◆ **EXERCISE DETAILS**: Nothing is needed except the lines below that run from the one with "- dumpling wrapper with filling [236,468,333,561]" through the one with "- dumpling wrapper with filling [397,246,473,314]", repeated exactly.

DATASET EXTRACT START

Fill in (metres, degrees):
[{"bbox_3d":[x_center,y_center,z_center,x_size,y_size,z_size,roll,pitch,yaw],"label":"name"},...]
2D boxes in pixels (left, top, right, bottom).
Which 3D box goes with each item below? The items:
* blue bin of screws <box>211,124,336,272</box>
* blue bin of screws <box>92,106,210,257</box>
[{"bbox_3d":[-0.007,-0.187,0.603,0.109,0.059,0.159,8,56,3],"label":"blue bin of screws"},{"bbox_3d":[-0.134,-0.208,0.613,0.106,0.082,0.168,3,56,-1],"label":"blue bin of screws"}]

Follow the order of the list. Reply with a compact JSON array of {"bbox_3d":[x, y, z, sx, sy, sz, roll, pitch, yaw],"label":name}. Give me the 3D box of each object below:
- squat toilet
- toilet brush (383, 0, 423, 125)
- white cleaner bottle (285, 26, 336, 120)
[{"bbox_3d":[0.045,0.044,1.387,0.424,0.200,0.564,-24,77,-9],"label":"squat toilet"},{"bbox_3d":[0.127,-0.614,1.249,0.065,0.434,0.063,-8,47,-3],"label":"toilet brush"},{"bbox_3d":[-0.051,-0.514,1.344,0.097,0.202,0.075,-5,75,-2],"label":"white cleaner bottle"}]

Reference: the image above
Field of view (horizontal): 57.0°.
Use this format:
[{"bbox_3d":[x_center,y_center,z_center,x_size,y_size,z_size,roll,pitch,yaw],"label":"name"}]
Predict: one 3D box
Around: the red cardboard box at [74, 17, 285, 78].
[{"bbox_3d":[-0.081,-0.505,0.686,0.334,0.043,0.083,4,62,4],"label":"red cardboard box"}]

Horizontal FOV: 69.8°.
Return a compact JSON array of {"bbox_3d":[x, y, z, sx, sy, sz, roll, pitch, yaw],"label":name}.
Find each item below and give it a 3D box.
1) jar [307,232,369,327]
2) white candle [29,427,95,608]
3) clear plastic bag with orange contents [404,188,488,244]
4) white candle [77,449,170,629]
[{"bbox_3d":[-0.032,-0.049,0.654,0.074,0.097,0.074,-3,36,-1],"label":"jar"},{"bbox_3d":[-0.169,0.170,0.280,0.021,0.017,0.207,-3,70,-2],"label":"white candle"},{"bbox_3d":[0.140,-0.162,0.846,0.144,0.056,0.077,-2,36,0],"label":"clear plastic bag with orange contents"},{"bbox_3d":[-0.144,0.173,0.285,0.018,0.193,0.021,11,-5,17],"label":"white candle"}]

DATASET EXTRACT END
DATASET EXTRACT START

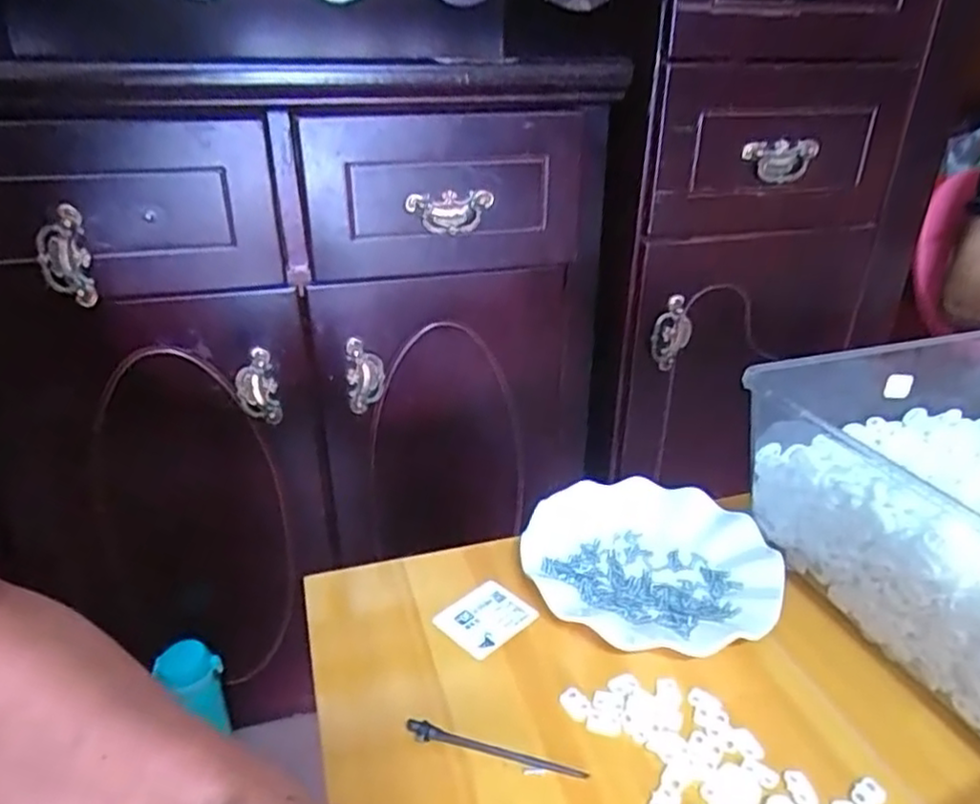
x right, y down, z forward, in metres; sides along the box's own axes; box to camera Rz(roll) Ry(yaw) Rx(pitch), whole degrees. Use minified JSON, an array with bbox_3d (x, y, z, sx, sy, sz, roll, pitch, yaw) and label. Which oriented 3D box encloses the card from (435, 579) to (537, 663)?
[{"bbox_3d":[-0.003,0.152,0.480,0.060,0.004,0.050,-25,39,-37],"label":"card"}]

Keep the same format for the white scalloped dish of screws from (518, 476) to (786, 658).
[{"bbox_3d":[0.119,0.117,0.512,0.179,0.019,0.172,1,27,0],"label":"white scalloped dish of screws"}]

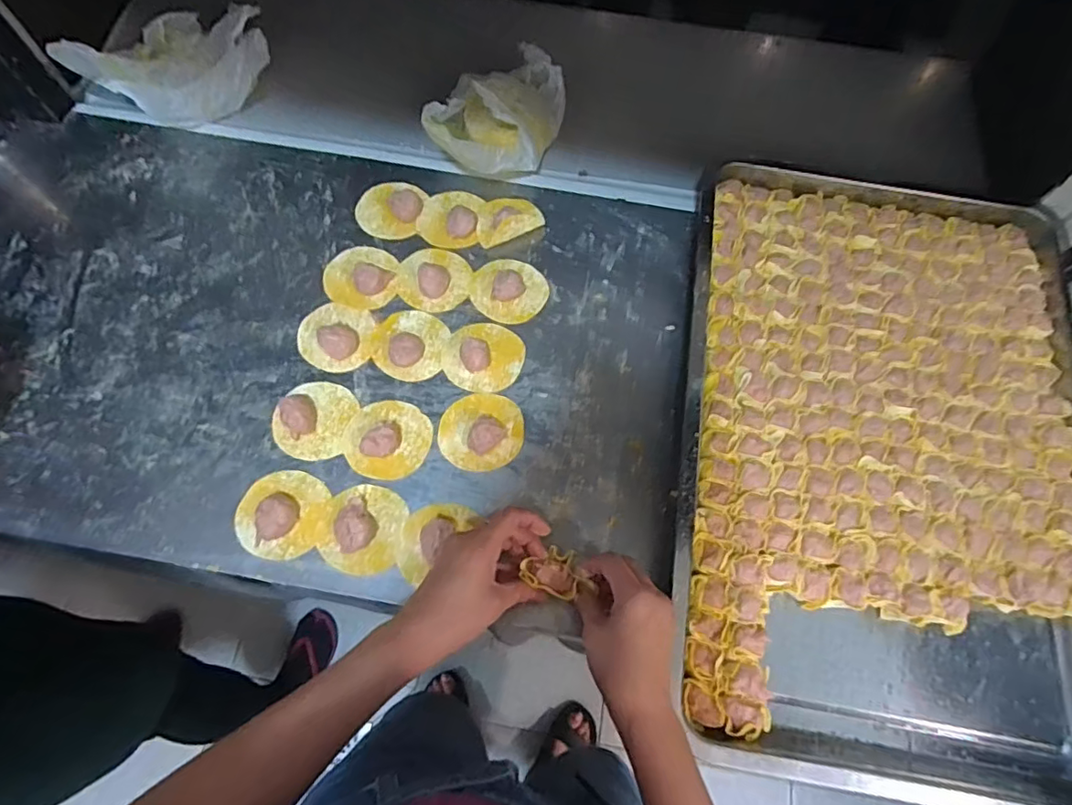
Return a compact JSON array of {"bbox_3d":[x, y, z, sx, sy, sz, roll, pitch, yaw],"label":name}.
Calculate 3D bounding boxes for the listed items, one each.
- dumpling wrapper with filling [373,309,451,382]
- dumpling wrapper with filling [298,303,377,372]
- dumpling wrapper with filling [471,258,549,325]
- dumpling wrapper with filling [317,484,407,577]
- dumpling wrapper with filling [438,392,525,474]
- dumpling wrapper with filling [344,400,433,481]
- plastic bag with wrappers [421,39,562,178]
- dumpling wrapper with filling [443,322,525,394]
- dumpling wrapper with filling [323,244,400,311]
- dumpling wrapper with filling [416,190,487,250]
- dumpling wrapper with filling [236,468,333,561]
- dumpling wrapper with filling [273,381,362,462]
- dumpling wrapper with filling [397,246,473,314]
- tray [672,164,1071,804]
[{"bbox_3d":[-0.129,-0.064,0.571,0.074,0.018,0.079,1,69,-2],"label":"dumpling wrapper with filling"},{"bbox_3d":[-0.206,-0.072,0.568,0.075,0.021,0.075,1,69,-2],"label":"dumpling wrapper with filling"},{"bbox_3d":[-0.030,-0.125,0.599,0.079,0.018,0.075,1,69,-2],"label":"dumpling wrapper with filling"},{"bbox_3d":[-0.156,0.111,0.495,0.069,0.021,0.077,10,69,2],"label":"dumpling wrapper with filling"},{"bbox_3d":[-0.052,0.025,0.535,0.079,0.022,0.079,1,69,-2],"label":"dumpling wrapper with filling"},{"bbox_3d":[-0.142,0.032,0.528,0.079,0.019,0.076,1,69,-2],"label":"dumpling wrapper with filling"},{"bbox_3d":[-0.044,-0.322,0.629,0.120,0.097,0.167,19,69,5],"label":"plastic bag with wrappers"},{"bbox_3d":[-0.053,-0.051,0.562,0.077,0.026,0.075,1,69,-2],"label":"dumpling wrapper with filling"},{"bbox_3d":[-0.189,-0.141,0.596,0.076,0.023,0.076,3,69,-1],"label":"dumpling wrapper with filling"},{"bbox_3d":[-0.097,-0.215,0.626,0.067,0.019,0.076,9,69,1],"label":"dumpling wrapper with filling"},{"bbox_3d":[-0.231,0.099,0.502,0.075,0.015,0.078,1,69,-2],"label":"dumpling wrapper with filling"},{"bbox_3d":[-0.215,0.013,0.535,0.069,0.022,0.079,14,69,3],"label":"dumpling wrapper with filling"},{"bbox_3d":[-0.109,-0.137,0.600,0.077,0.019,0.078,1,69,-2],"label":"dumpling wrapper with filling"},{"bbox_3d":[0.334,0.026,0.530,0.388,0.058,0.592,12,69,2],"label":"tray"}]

DATASET EXTRACT END

◆ **RESPONSE TO THIS TASK**:
- dumpling wrapper with filling [236,468,333,561]
- dumpling wrapper with filling [273,381,362,462]
- dumpling wrapper with filling [397,246,473,314]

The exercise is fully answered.